Not only that but it severely compromised my capacity to cope. It decreased my motivation to do things. Increased my fatigue immensely. I wasn’t interested in anything at all. And I struggled a great deal with thoughts and beliefs about pain. It resulted in a lot of suicidal ideation because I thought it was madness to live this life of unmanaged pain. I thought the pain would last forever and there was no hope for treatment. Granted, past experience pretty much indicated that and at the time neuros were saying they ran out of ideas and had nothing for me. So I felt fundamentally hopeless.

I had a suicide attempt. At that point I admitted to the depression. However, suicide attempt and suicidal ideation can be just from the pain. Pain itself can kill. But in my case, I did have the depression there as well.

So I did therapy, which was unsuccessful. The therapist said I was too intelligent to argue with. I wasn’t arguing. I was telling her the perfectly valid reasons to believe the way I did due to the pain… in my mind at the time. And she could ‘argue’ against them. Which is ludicrous. She isn’t supposed to. She is supposed to talk about my cognitive reasoning. So that failed.

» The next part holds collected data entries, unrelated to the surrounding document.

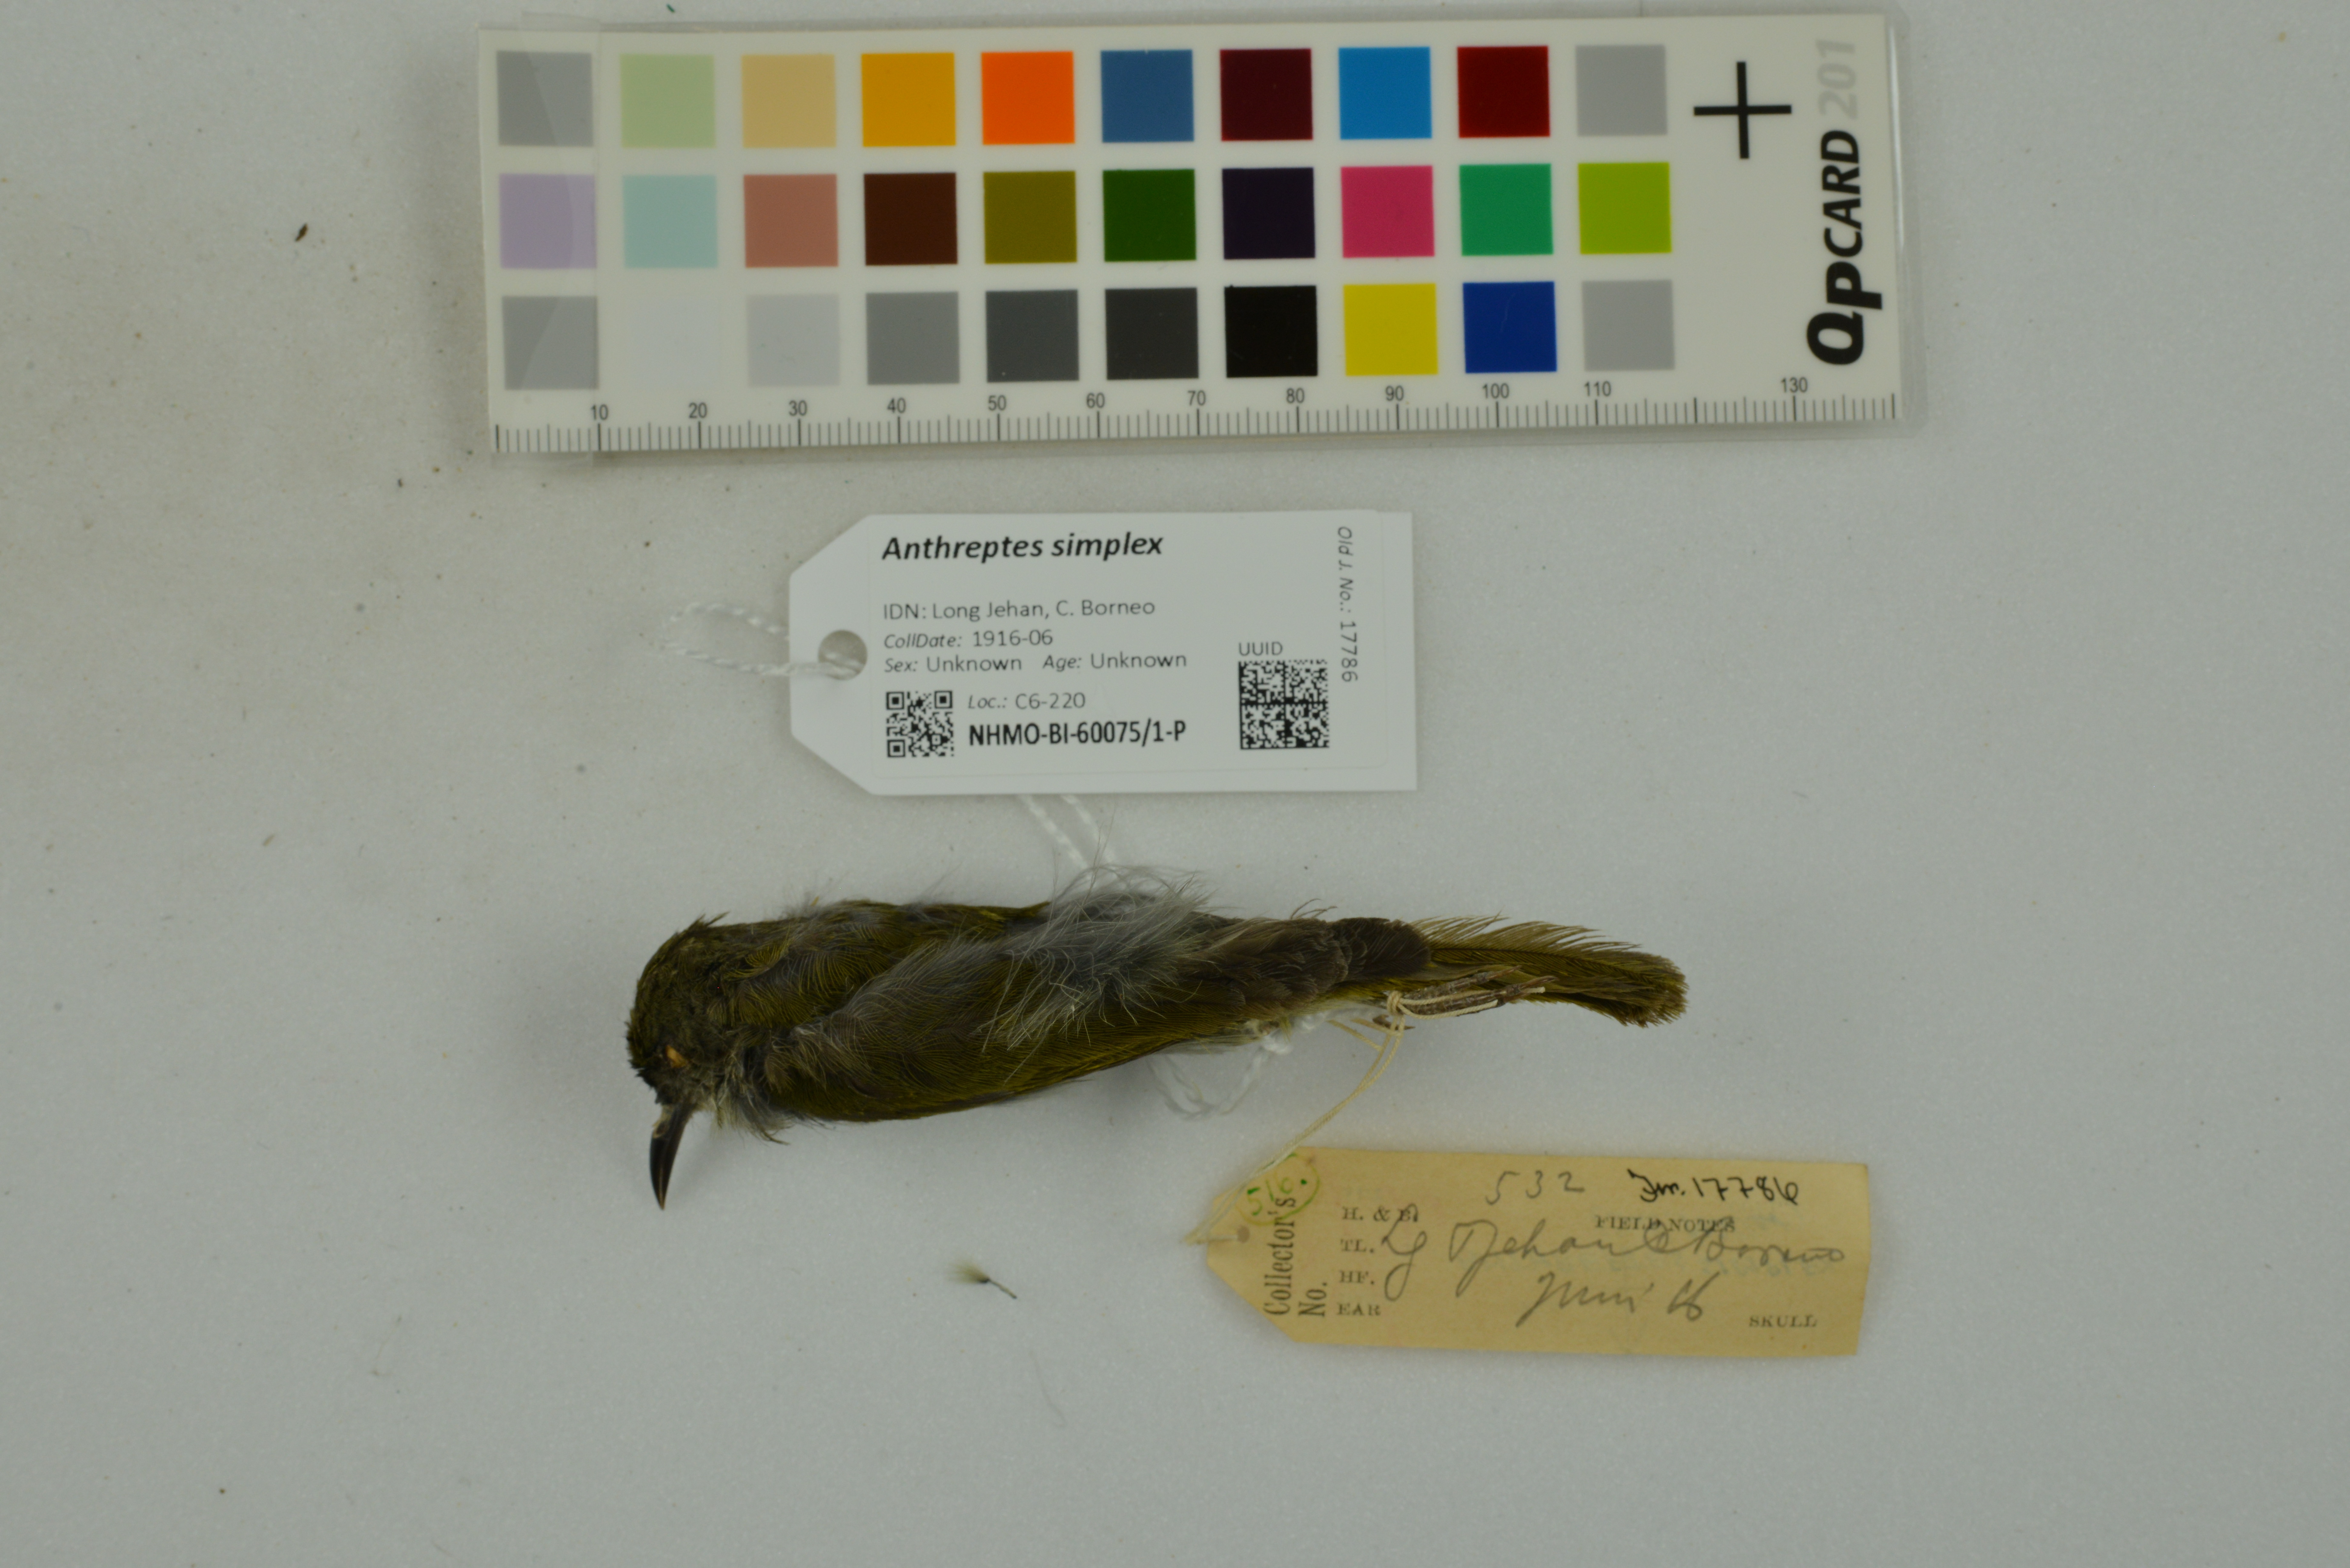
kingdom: Animalia
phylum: Chordata
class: Aves
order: Passeriformes
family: Nectariniidae
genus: Anthreptes
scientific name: Anthreptes simplex
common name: Plain sunbird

And it took some time. Until I found a new medical team. I saw two psychologists of my choices for a while, and they were good. But I couldn’t really afford it. I got a new doctor. Who sent me to the pain clinic. Then I saw their psychologist who has a lot of experience with chronic pain and he was wonderful. I saw their psychiatrist who put me on my depression medication. And that was like night and day for me. It made a Profound difference to me.

Because of the therapy and the medication I am able to cope with the pain better. The pain is the pain, but my coping skills are better. I can combat the thought spiral that occurs in high pain better. And my mood is evened out with no deep plummets.

When I think back on how hard I struggled just to exist I wish I could have found a way to get the proper treatment earlier. I suffered so much and saw no way through that suffering. I though that was it. My life is suffering. Suffering and trying to function with that suffering, which made it profoundly worse to think about. I don’t think anyone should have to go through that hell. Let alone for that long of a time period.

I lost a lot of things in that time. My confidence in my capacity to work. My self worth dropped like a rock. I became a hermit. Lost a lot of friends. Isolated myself. Isolated my spouse in the process.

You fear mentioning it to a doctor. Or I did. Because of the stigma. That they will say, oh, well, you don’t have pain after all… it is just the depression. Or treat you differently. And some doctors will treat you differently, they no longer take you seriously. So there is stigma. But I needed to have my life saved, and clearly I wasn’t on a path to save it myself. I needed help.

So if I were to say anything to someone with chronic pain is to watch out for the signs of depression. It is an insidious disease. It can kill. It can compromise your capacity to cope with your pain. And it can suck all the hope out of you. And you deserve treatment for it.

7 thoughts on “I remember depression and pain

  1. I am so sorry that it took so long for you to get treatment for your depression. I am doubly sorry that it took a suicide attempt for you to get that treatment. Wishing you and all who follow you better days ahead.

    Liked by 2 people

  2. It’s really a big struggle to combat with depression i know how bad you were feeling, I am only 14 and experiencing severe depression or some anxiety i have even thought of committing suicide but i thought how much God and my family loved me so i couldn’t and i am happy for that, life is so precious dear live it to the fullest.

    Liked by 1 person

    1. I am very thankful for the depression treatment. Medication has greatly improved my existence in that respect. I am sorry you are dealing with it as well. I had the same issues at your age and through to 18 or so for my first bout of depression. At that time I didn’t need medication but I did find therapy helped somewhat. Cognitive behavioral therapy specifically.